C'est beau une ville la nuit (blues)
C'est beau une ville la nuit, Richard Bohringer, Ed. Flammarion, 2012 (Ed. Denoël, 1988)
"C'est beau une ville la nuit n'est pas à proprement parler un roman autobiographique, mais bien plutôt l'écriture d'une errance et d'une quête. [...] Ce livre est un fragment d'itinéraire de l'homme Bohringer avant même que les écrans renvoient cette image d'une "gueule" de cinéma et que celle-ci s'impose par la forte présence d'un comédien dont les valeurs personnelles ne se réduisent pas à sa profession et au narcissisme qu'elle entretient." (note de l'éditeur)
Flammarion ré-édite ce premier livre de Richard Bohringer, et c'est donc une belle occasion pour moi de reprendre mon vieil exemplaire (de 1988) et de le relire. Un petit changement dans le titre, dans la version originale, le mot "Blues" était en sous-titre : il ne l'est plus. Autrement, rien ne change, mais qu'est-ce-que c'est bien de lire du Bohringer ! Certes, j'en ai relu depuis (d'ailleurs, je crois que j'ai lu quasiment tout de cet auteur). Je me souviens l'avoir découvert avec C'est beau une ville la nuit et avoir adoré ce bouquin, pour l'écriture, pour l'auteur qui se met à nu ne passant rien de ses faiblesses, pour tout en fait. Mais comme à l'époque, je n'avais pas de blog, et pour cause, Internet n'existait pas ("Je vous parle d'un temps que les moins de vingts ans ne peuvent pas connaître..." (C. Aznavour), ou du moins pas sous la forme actuelle, eh bien, j'en parle aujourd'hui !
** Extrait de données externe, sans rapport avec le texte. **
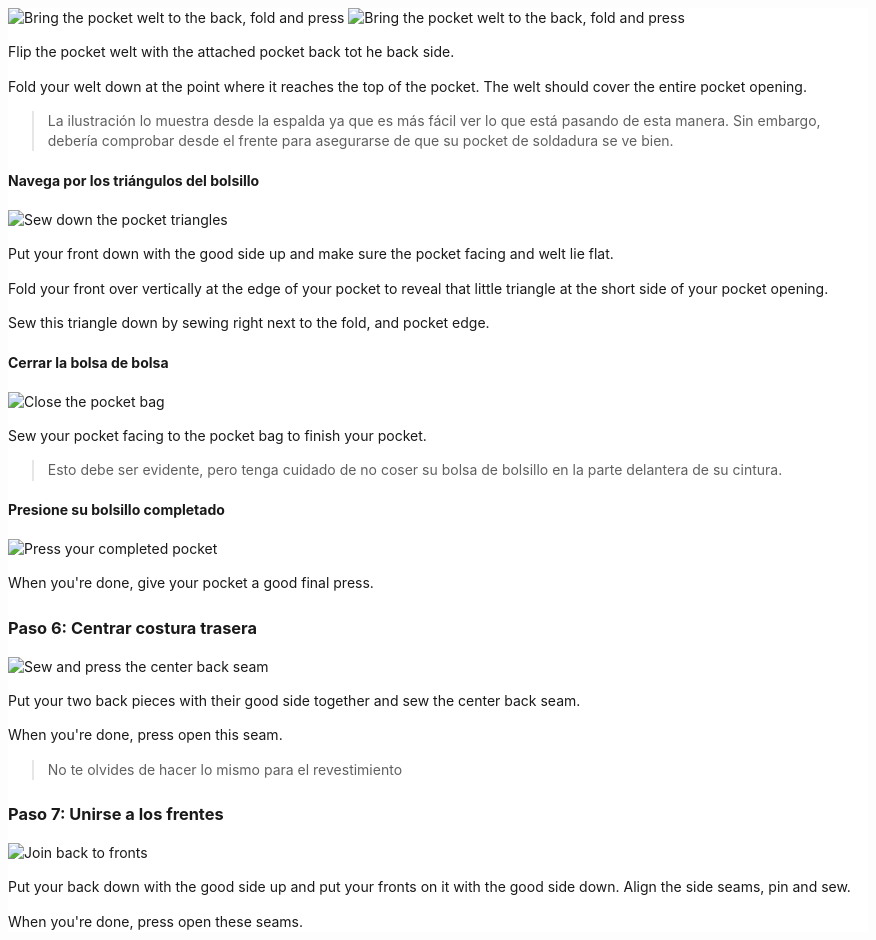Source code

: ![Bring the pocket welt to the back, fold and press](05i.png) ![Bring the pocket welt to the back, fold and press](05j.png)

Flip the pocket welt with the attached pocket back tot he back side.

Fold your welt down at the point where it reaches the top of the pocket. The welt should cover the entire pocket opening.

> La ilustración lo muestra desde la espalda ya que es más fácil ver lo que está pasando de esta manera. Sin embargo, debería comprobar desde el frente para asegurarse de que su pocket de soldadura se ve bien.

#### Navega por los triángulos del bolsillo

![Sew down the pocket triangles](05k.png)

Put your front down with the good side up and make sure the pocket facing and welt lie flat.

Fold your front over vertically at the edge of your pocket to reveal that little triangle at the short side of your pocket opening.

Sew this triangle down by sewing right next to the fold, and pocket edge.

#### Cerrar la bolsa de bolsa

![Close the pocket bag](05l.png)

Sew your pocket facing to the pocket bag to finish your pocket.

> Esto debe ser evidente, pero tenga cuidado de no coser su bolsa de bolsillo en la parte delantera de su cintura.

#### Presione su bolsillo completado

![Press your completed pocket](05m.png)

When you're done, give your pocket a good final press.

### Paso 6: Centrar costura trasera

![Sew and press the center back seam](06a.png)

Put your two back pieces with their good side together and sew the center back seam.

When you're done, press open this seam.

> No te olvides de hacer lo mismo para el revestimiento

### Paso 7: Unirse a los frentes

![Join back to fronts](07a.png)

Put your back down with the good side up and put your fronts on it with the good side down. Align the side seams, pin and sew.

When you're done, press open these seams.
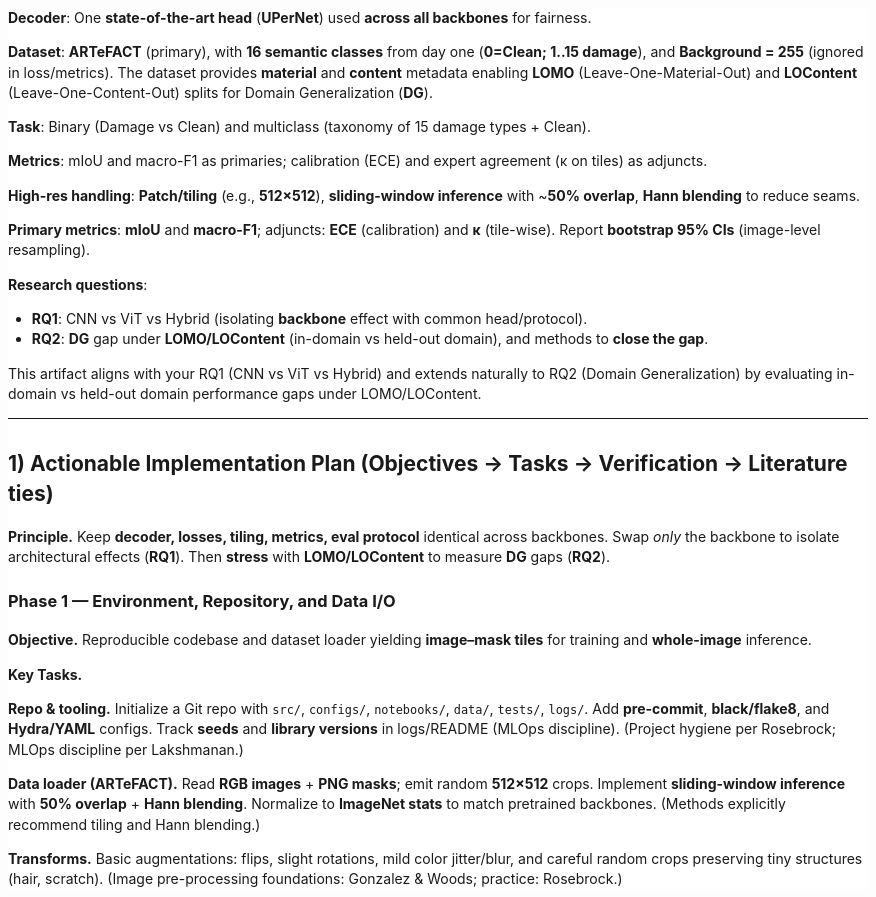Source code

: **Decoder**: One **state-of-the-art head** (**UPerNet**) used **across all backbones** for fairness.

**Dataset**: **ARTeFACT** (primary), with **16 semantic classes** from day one (**0=Clean; 1..15 damage**), and **Background = 255** (ignored in loss/metrics). The dataset provides **material** and **content** metadata enabling **LOMO** (Leave-One-Material-Out) and **LOContent** (Leave-One-Content-Out) splits for Domain Generalization (**DG**).

**Task**: Binary (Damage vs Clean) and multiclass (taxonomy of 15 damage types + Clean). 

**Metrics**: mIoU and macro-F1 as primaries; calibration (ECE) and expert agreement (κ on tiles) as adjuncts.

**High-res handling**: **Patch/tiling** (e.g., **512×512**), **sliding-window inference** with ~**50% overlap**, **Hann blending** to reduce seams.

**Primary metrics**: **mIoU** and **macro-F1**; adjuncts: **ECE** (calibration) and **κ** (tile-wise). Report **bootstrap 95% CIs** (image-level resampling).

**Research questions**:

* **RQ1**: CNN vs ViT vs Hybrid (isolating **backbone** effect with common head/protocol).
* **RQ2**: **DG** gap under **LOMO/LOContent** (in-domain vs held-out domain), and methods to **close the gap**.

This artifact aligns with your RQ1 (CNN vs ViT vs Hybrid) and extends naturally to RQ2 (Domain Generalization) by evaluating in-domain vs held-out domain performance gaps under LOMO/LOContent.

---

## 1) Actionable Implementation Plan (Objectives → Tasks → Verification → Literature ties)

**Principle.** Keep **decoder, losses, tiling, metrics, eval protocol** identical across backbones. Swap *only* the backbone to isolate architectural effects (**RQ1**). Then **stress** with **LOMO/LOContent** to measure **DG** gaps (**RQ2**).

### Phase 1 — Environment, Repository, and Data I/O

**Objective.** Reproducible codebase and dataset loader yielding **image–mask tiles** for training and **whole-image** inference.

**Key Tasks.**

**Repo & tooling.** Initialize a Git repo with `src/`, `configs/`, `notebooks/`, `data/`, `tests/`, `logs/`. Add **pre-commit**, **black/flake8**, and **Hydra/YAML** configs. Track **seeds** and **library versions** in logs/README (MLOps discipline). (Project hygiene per Rosebrock; MLOps discipline per Lakshmanan.)

**Data loader (ARTeFACT).** Read **RGB images** + **PNG masks**; emit random **512×512** crops. Implement **sliding-window inference** with **50% overlap** + **Hann blending**. Normalize to **ImageNet stats** to match pretrained backbones. (Methods explicitly recommend tiling and Hann blending.)

**Transforms.** Basic augmentations: flips, slight rotations, mild color jitter/blur, and careful random crops preserving tiny structures (hair, scratch). (Image pre-processing foundations: Gonzalez & Woods; practice: Rosebrock.)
A la relecture, presque 25 ans plus tard, j'adore aussi. D'ailleurs, je me souvenais encore des premières phrases, pas au mot près mais pas loin : "Je m'étais endormi. La cloche de cette putain d'église m'a réveillé. Les chiens dorment sur les fauteuils, la tête dans leurs couilles. Au chaud." (p.7) C'est tout cela que j'aime chez R. Bohringer : l'écriture est directe, sèche, poétique (bon là, d'accord, ce n'est pas le meilleur exemple de poésie), certains textes de chansons sont en fin de chapitres. L'auteur crie son désespoir, son malheur, la boisson, la drogue, mais avant cela, l'abandon des parents, le sentiment de ne jamais être vraiment à sa place, l'amour qu'il cherche, trouve parfois, laisse partir aussi et retrouve, l'amitié forte et deux personnes importantes de sa vie : sa grand-mère et sa fille. Tout cela dans un style cahoté, haché que le lecteur prend en pleine face. On peut détester et/ou ne rien comprendre, c'est tout à fait exact, mais quand on a accroché on reste jusqu'à la fin et on ne peut sortir de ce livre.
J'ai relu depuis d'autres livres de R. Bohringer, et chaque fois, il refait le même coup, et chaque fois, je me fais avoir de bonne grâce et avec un plaisir que je ne renie pas du tout, au contraire, je le revendique. L'auteur n'a pas changé, identique dans ses combats, dans ses colères, dans ses amitiés, dans ses valeurs, peut-être plus revendicatif maintenant qu'il y a 25 ans (lire Les nouveaux contes de la cité perdue).
Faites-vous ou refaites-vous un Bohringer, n'importe lequel, ils sont tous excellents. Une belle idée de ré-éditer C'est beau une ville la nuit, pour que certains p'tits jeunes, pas nés ou pas encore en âge de lire en 1988, ou d'autres qui auraient pu le rater puissent entrer dans le monde de cet écrivain avec son premier livre.